# start of Reading passage

21 days ago
Hi, I received this email yesterday, it was an outage with my redis broker connection for my celery worker. The email said there was no action needed on my part so I ignored it, however I woke up to many clients today telling me our celery tasks weren't being processed correctly, I've confirmed the connection was lost and I had to redeploy both services to fix it.
How can we avoid this happening again in the future?
Attachments
6 Replies
I've opened several tickets about issues similar to these before and ive received no response ever on what I can do to mitigate these issues with my celery worker. Last 2 times it was because the container was killed but it showed as deployed, other people confirmed it's happened to them before.
21 days ago
Unfortunately, those issues are related to Railway, and nothing can be done to prevent them from happening. On your end, ensure that your Celery worker has reconnection mechanisms in place for your Redis connection. My guess is that your Celery worker loses connection when Redis restarts and doesn't reconnect automatically.
https://discord.com/channels/713503345364697088/1434539248840867972
https://discord.com/channels/713503345364697088/1486345271322607787
Alright I mean I can obviously add reconnection handling but I've linked 2 threads here to show that our celery continues to experience issues regardless of what the actual cause is, it seems in every thread im just being told I can't do anything about it apart from pray railway doesnt go down...

# end of Reading passage

▸ **Brief 1**
Please update the records starting at the line containing "name author: (Thunb.) Nakai" and ending at the last of the records, replacing "collectors" with "collected by" and keeping everything else the same.
The forum thread and the records that follow have no connection to each other.

# start of Records supplied

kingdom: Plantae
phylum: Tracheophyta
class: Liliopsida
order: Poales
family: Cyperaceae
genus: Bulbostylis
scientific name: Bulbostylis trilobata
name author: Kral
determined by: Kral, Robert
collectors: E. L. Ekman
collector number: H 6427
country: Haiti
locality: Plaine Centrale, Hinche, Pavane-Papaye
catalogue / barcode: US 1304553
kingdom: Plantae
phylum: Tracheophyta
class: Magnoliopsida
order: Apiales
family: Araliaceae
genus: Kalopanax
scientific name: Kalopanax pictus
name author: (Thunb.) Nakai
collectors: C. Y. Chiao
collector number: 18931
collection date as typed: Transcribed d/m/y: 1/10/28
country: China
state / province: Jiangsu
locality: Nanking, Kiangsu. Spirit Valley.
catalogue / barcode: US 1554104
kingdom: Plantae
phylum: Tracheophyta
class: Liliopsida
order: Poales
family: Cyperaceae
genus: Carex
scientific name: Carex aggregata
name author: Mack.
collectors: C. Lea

# end of Records supplied

▸ **Brief 2**
Say whether each statement agrees with the forum thread, answering yes or no and quoting the words that decide it.
(a) The email about the outage said no action was needed.
(b) The poster had received responses to earlier tickets about similar issues.
(c) A reply guesses that the Celery worker does not reconnect automatically after Redis restarts.

▸ **Worked answer 1**
name author: (Thunb.) Nakai
collected by: C. Y. Chiao
collector number: 18931
collection date as typed: Transcribed d/m/y: 1/10/28
country: China
state / province: Jiangsu
locality: Nanking, Kiangsu. Spirit Valley.
catalogue / barcode: US 1554104
kingdom: Plantae
phylum: Tracheophyta
class: Liliopsida
order: Poales
family: Cyperaceae
genus: Carex
scientific name: Carex aggregata
name author: Mack.
collected by: C. Lea

▸ **Worked answer 2**
(a) Yes: "The email said there was no action needed on my part"
(b) No: "ive received no response ever on what I can do to mitigate these issues with my celery worker"
(c) Yes: "My guess is that your Celery worker loses connection when Redis restarts and doesn't reconnect automatically."